The last couple of days, have been a trying time. I decided to do an IT security audit on a selection of our company servers. I should never have gone looking for issues, as I have made a boat load of work for myself in remediation work! Meh!
Now don’t laugh as I share this information with you, but the antivirus product that we have deployed on our server infrastructure is “Microsoft System Centre Endpoint Protection.
I know, I can hear you laughing from here! We all know it not the best product, but as a small shop. It will have to do as it is free for us to use!
Well as part of my little audit, I had to test to make sure the AV can detect a malware/virus pattern and that the correct reporting and remediation happens. There are lots of them out there, to test with. You can just download them and wham you AV will pick it up.
However, how do you download it? Most browsers these days will prevent it from being downloaded. Which is a good thing. Defence in Depth and all that Info Sec marketing blah blah blah! But I actually want it downloaded so that I can actually test in a controlled manner!
So the easiest way I found of getting a safe virus pattern on your machine to test, is to create the thing yourself!
So I copy and past the pattern from the internet and paste it into notepad and then save that down with either a exe or a com file extension.
Below is the EICAR test string that I use to test the alerting features of antivirus products!
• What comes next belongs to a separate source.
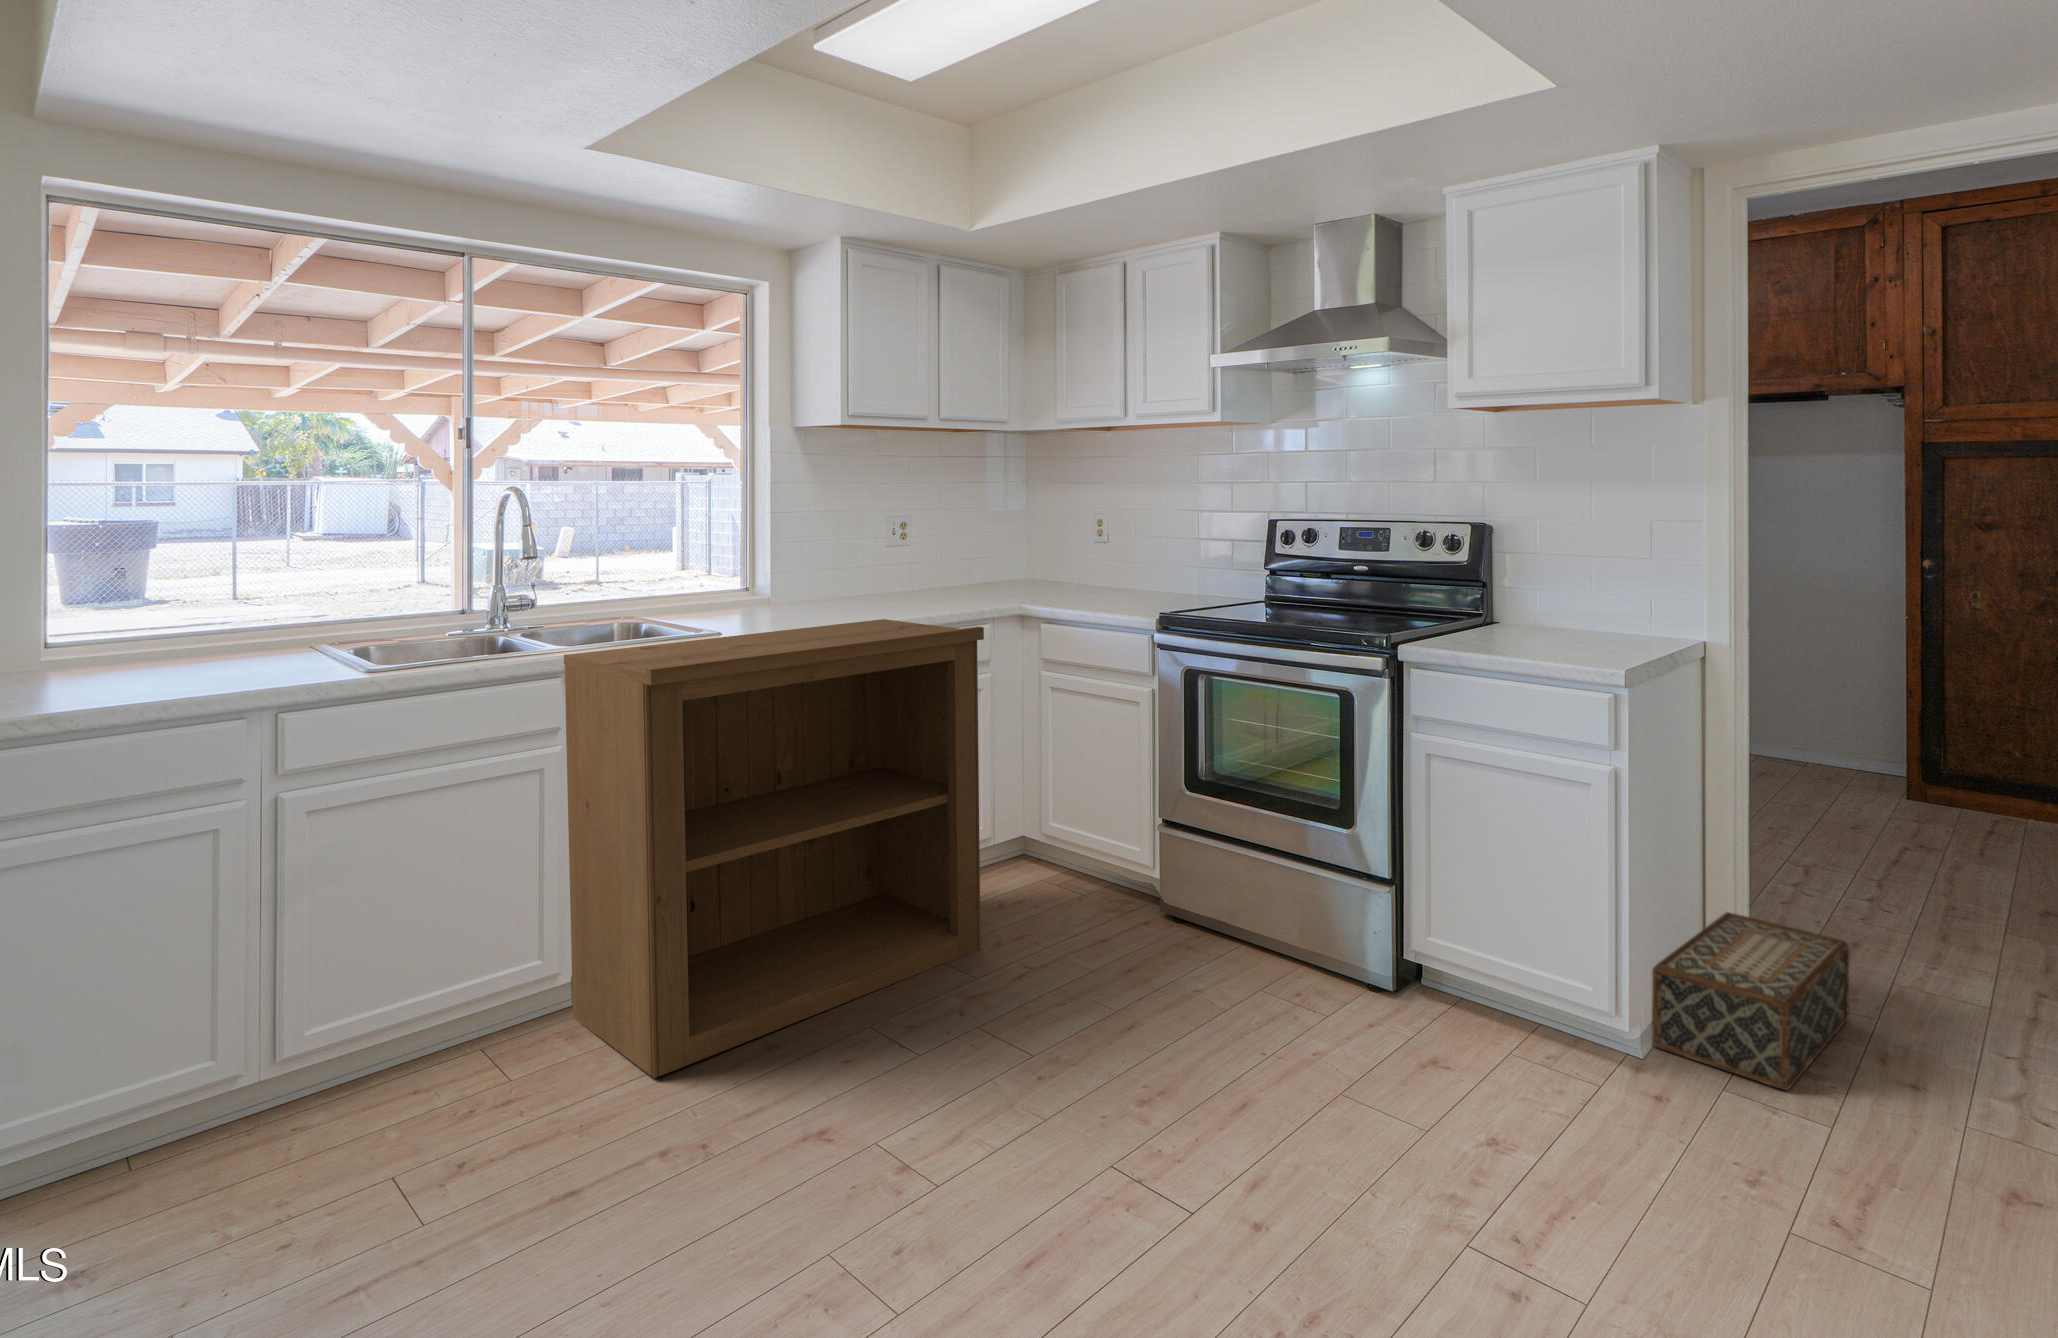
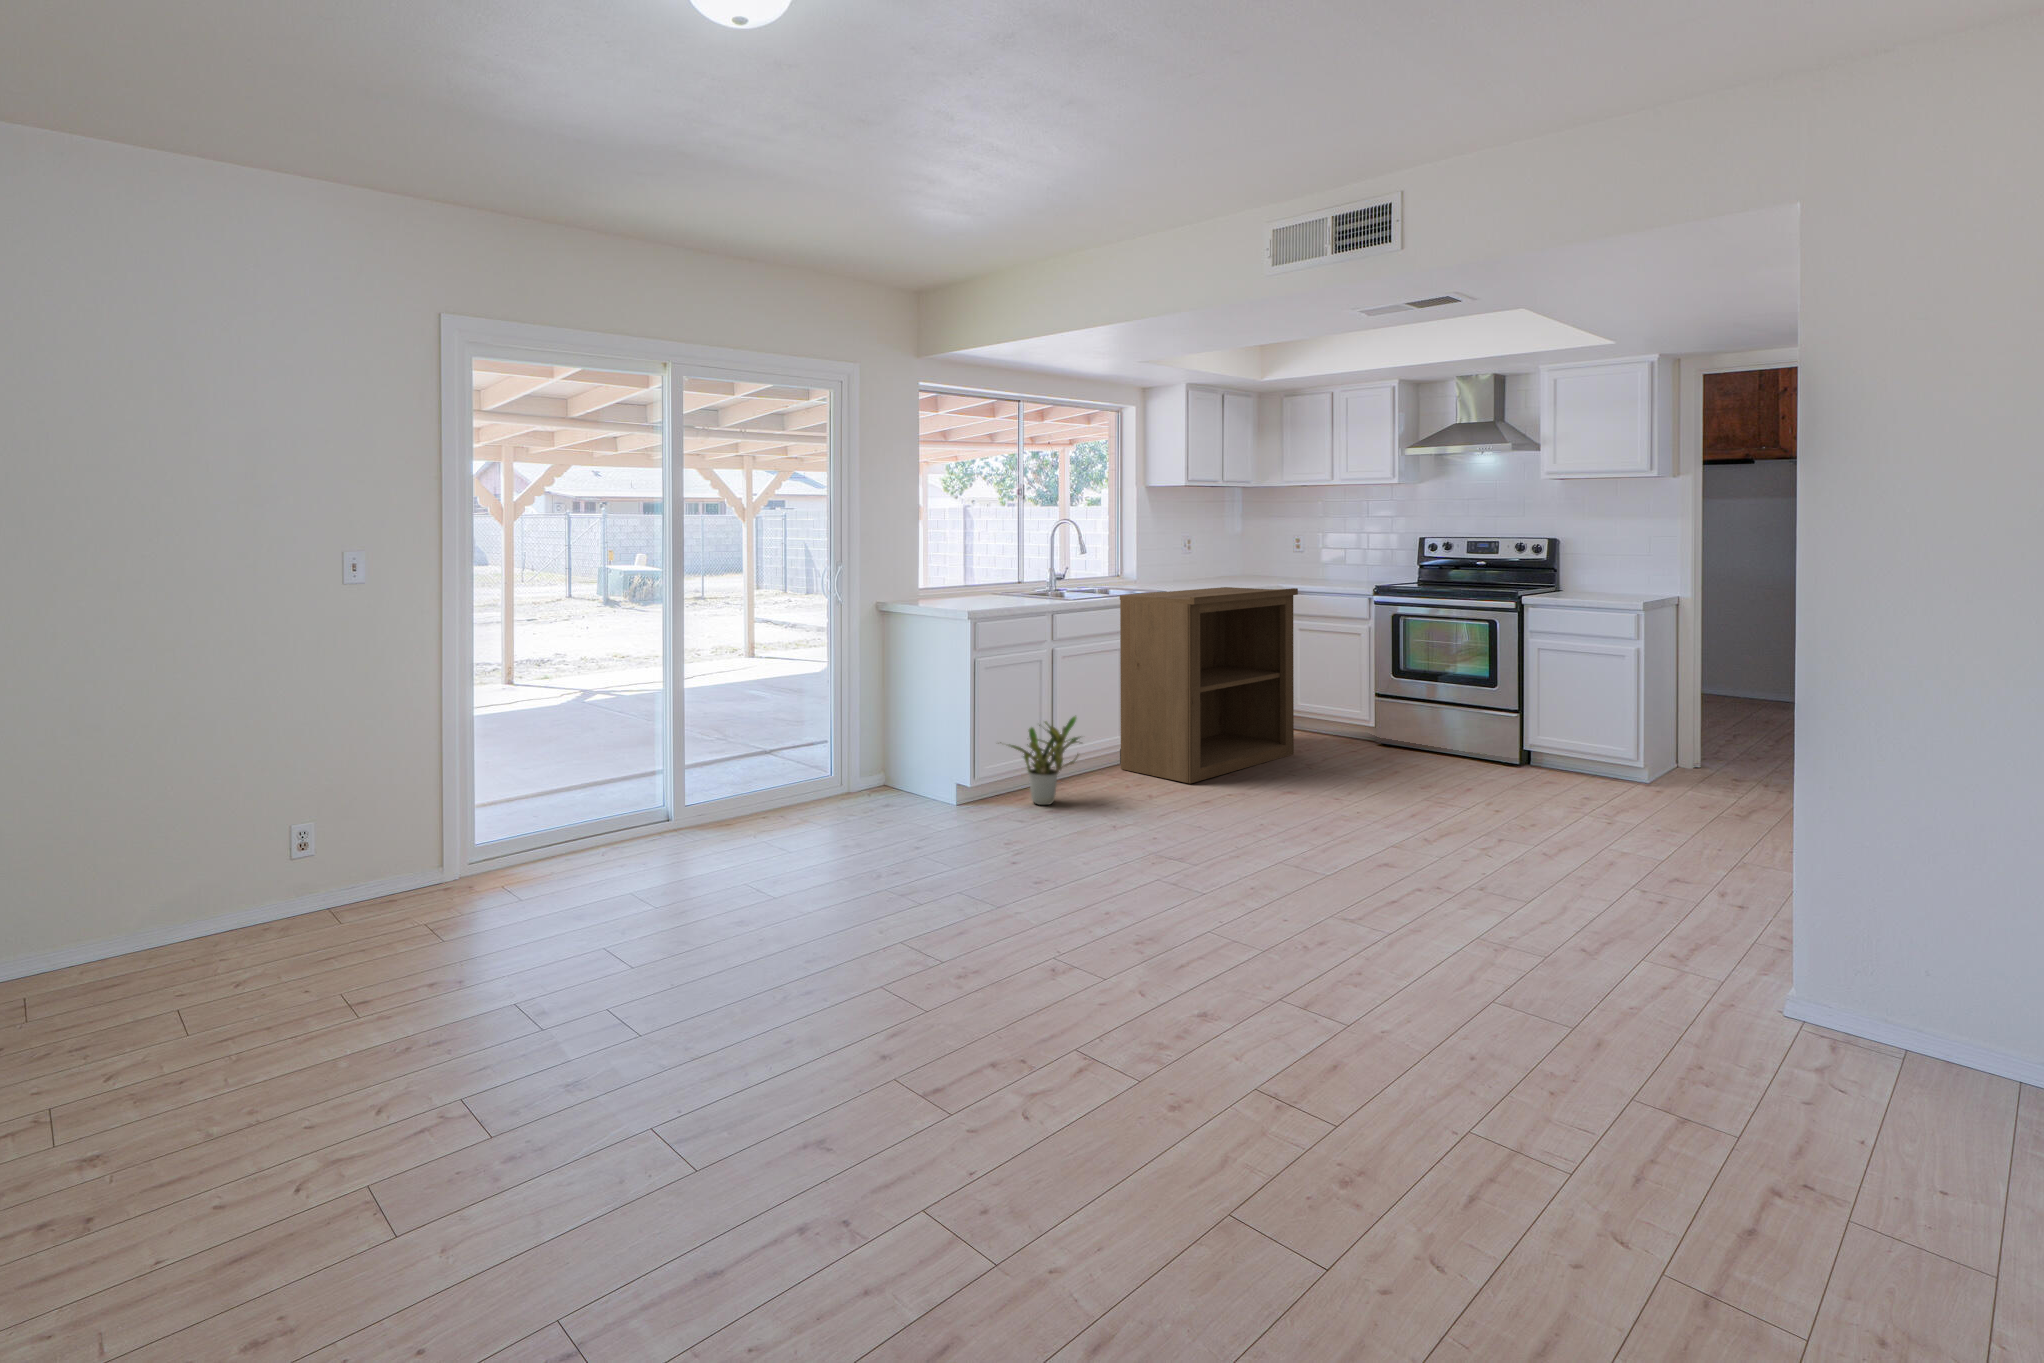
woven basket: present [1652,912,1850,1090] -> none [1657,732,1756,794]
potted plant: none [65,961,362,1195] -> present [1000,716,1079,805]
X5O!P%@AP[4\PZX54(P^)7CC)7}$EICAR-STANDARD-ANTIVIRUS-TEST-FILE!$H+H*
URL Link : http://www.eicar.org/86-0-Intended-use.html
Your real time virus program should detect this pattern right away as soon as you save it.Try saving on network shares, and servers you want it to test the alerting of.
This sort of thing, is quite often a step found in factory acceptance testing and other commissioning work. But is also good for an admin to test the implementation of your AV alerting system.While it doesn’t say anything about how good the AV product you are using is… Endpoint Protection is umm shocking bad according to all the reviews as we know it a good string to have somewhere in your tool box. As you can see it proved my alerting process in System Centre Configuration Manager worked!